Provided entries -
━━━━━━━━━━━━━━━━━━━━

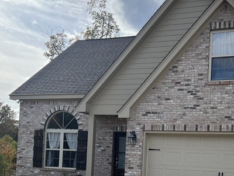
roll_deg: -1.8
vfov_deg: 27.5
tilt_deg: +3.3
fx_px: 352
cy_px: 142
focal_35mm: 52
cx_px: 169
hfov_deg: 36.2
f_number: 1.5
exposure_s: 1/2915
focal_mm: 5.7
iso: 50
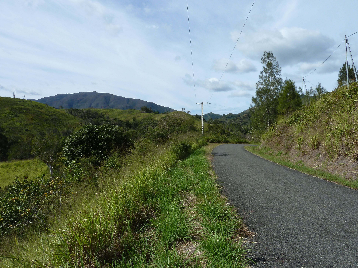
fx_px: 269
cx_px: 185
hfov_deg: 67.3
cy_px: 129
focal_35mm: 26
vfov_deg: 53.1
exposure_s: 1/400
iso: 80
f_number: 5
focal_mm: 4.1
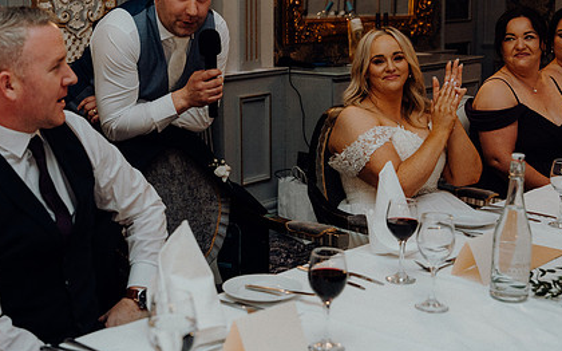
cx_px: 261
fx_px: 949
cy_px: 98
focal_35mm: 62
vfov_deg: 20.8
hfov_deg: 33.0
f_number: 3.5
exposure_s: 1/160
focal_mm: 44
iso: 2500
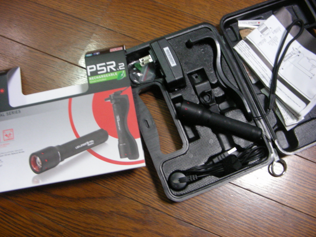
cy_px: 118
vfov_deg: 37.7
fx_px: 347
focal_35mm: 38
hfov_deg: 49.0
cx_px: 158
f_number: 3.5
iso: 257
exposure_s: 1/8
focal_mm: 6.3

━━━━━━━━━━━━━━━━━━━━

Within these entries, output exactly the lines starting at the one with "hfov_deg: 36.2" and finishing at the one with "exposure_s: 1/8". Leave pictures out of the output.

hfov_deg: 36.2
f_number: 1.5
exposure_s: 1/2915
focal_mm: 5.7
iso: 50
fx_px: 269
cx_px: 185
hfov_deg: 67.3
cy_px: 129
focal_35mm: 26
vfov_deg: 53.1
exposure_s: 1/400
iso: 80
f_number: 5
focal_mm: 4.1
cx_px: 261
fx_px: 949
cy_px: 98
focal_35mm: 62
vfov_deg: 20.8
hfov_deg: 33.0
f_number: 3.5
exposure_s: 1/160
focal_mm: 44
iso: 2500
cy_px: 118
vfov_deg: 37.7
fx_px: 347
focal_35mm: 38
hfov_deg: 49.0
cx_px: 158
f_number: 3.5
iso: 257
exposure_s: 1/8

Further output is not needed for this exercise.